# Directive a
Count the lines in the entries below that contain the string "एकमत", and give only the number.

# Source passage

Seeing Democracy in the Clouds

John Lombardini

I.

At Plato’s Protagoras, 319b3–d7, Socrates offers an analysis of the role technical knowledge plays in Athenian democratic deliberation. In technical matters, the dēmos willingly seeks advice from those possessing the corresponding technē, while dismissing those who claim authority based on their physical attractiveness, wealth, or noble birth. When it comes to political matters, however, the Athenians do not believe there is such a technē, and, hence, they allow anyone who wishes to offer political advice. Thus, though legally any Athenian citizen was entitled to speak regardless of the matter under discussion, Socrates’ analysis points to a set of cultural norms that regulated how discursive authority was distributed in democratic Athens.
Those that violate these norms, Socrates notes, will meet with the laughter of their fellow citizens. Their laughter, in the scenario Socrates describes, serves to puncture the speaker’s pretension to a type of knowledge he does not have, or to a type of authority that only the possession of such knowledge could grant. If we complete Socrates’ hypothetical scenario, we can envision a second moment of laughter. Imagine the Athenians needed advice on a political matter, and an individual rose (let us call him Protagoras), addressed the assembly, and declared that he alone possessed the political technē necessary to give advice on such matters. Protagoras announces that anyone else who lacks this technical knowledge should relinquish his desire to speak because he lacks the competency to do so. We can imagine the Athenians laughing just as hard, if not harder, at Protagoras’ claims: he would be attempting to exclude others from deliberation based on his claim to possess a type of knowledge they do not even believe exists.
In this chapter, I argue that we can use this (hypothetical) second moment of laughter as a lens to interpret Aristophanes’ critique of Socrates in Clouds.1 At the core of Aristophanes’ critique of Socrates is a democratic anxiety concerning the antidemocratic authority of Socratic intellectualism. This anxiety comes to the fore if we focus on Socrates’ education of Strepsiades, what the latter learns from Socrates, and how he deploys this knowledge against his creditors. Just as Socrates mocks Strepsiades for failing to understand his teachings, so Strepsiades exploits these same arguments in order to mock his creditors. Yet the latter scene carries with it an important twist: Strepsiades interprets the intellectual inferiority of his creditors as marking them as unfit to hold him accountable for his actions. Knowledge, in the form of technical knowledge of subjects like meteorology and grammar, is understood by Strepsiades as a necessary prerequisite for being entitled to challenge him.
To read Clouds in this way is to shift our interpretive focus from the threat Socrates poses to traditional authority—represented by the divine authority of Zeus and the parental authority of Strepsiades—to the danger his intellectualism poses to the specifically democratic operation of authority in ancient Athens. In the play, of course, Socrates worships the clouds rather than the gods of the traditional pantheon, and the style of argumentation Pheidippides learns from the Weaker Argument he then uses to undermine his father’s authority. Given the later charges against Socrates—that he did not believe in the same gods the Athenians believed in, but introduced new gods, and that he corrupted the youth—this focus makes good sense. My argument here is not that this is an unimportant aspect of Aristophanes’ depiction of Socrates; rather, it is that the emphasis on Socrates’ challenge to traditional authority has obscured this other dimension of Aristophanes’ critique.

# Directive b
Write the next part of the essay on Aristophanes' Clouds above, picking up right after its last sentence.

# The records
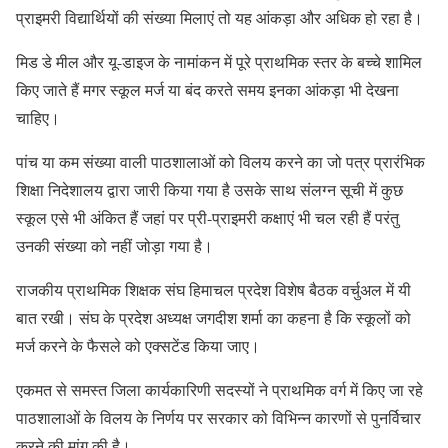
प्राइमरी विद्यार्थियों की संख्या मिलाएं तो यह आंकड़ा और अधिक हो रहा है।
मिड डे मील और यू-डाइज के नामांकन में पूरे प्राथमिक स्तर के बच्चे शामिल
किए जाते हैं मगर स्कूल मर्ज या बंद करते समय इनका आंकड़ा भी देखना
चाहिए।
पांच या कम संख्या वाली पाठशालाओं को विलय करने का जो पत्र प्रारंभिक
शिक्षा निदेशालय द्वारा जारी किया गया है उसके साथ संलग्न सूची में कुछ
स्कूल एसे भी अंकित हैं जहां पर प्री-प्राइमरी कक्षाएं भी चल रही हैं परंतु
उनकी संख्या को नहीं जोड़ा गया है।
राजकीय प्राथमिक शिक्षक संघ हिमाचल प्रदेश विशेष बैठक वर्चुअल में यी
बात रखी। संघ के प्रदेश अध्यक्ष जगदीश शर्मा का कहना है कि स्कूलों को
मर्ज करने के फैसले को एक्सटेंड किया जाए।
एकमत से समस्त जिला कार्यकारिणी सदस्यों ने प्राथमिक वर्ग में किए जा रहे
पाठशालाओं के विलय के निर्णय पर सरकार को विभिन्न कारणों से पुनर्विचार
करने की मांग की है।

# Answer space a
1

# Answer space b
This chapter begins by grounding this distinction between traditional and democratic authority through an analysis of the operations of authority in democratic Athens. In contrast to the traditional forms of authority wielded by the gods, the authority wielded by political actors in democratic Athens—like the rhētor and ho boulomenos—was far more contingent on the performance of certain socially constructed roles. The construction of such democratic authority, and the place of ordinary citizens within its operation, is the subject of the next section. Section three turns to the play itself, providing an overview of the education of Strepsiades at the phrontistērion and his use of this learning against his creditors. Section four addresses the role that mockery plays in both the interactions between Socrates and Strepsiades and those between Strepsiades and his creditors. Attending to such mockery illustrates how Socrates and Strepsiades deploy sophistical knowledge to discredit the authority of others. The conclusion considers the implications of this analysis for the vision of Socrates that emerges from reading Clouds in this way.

II.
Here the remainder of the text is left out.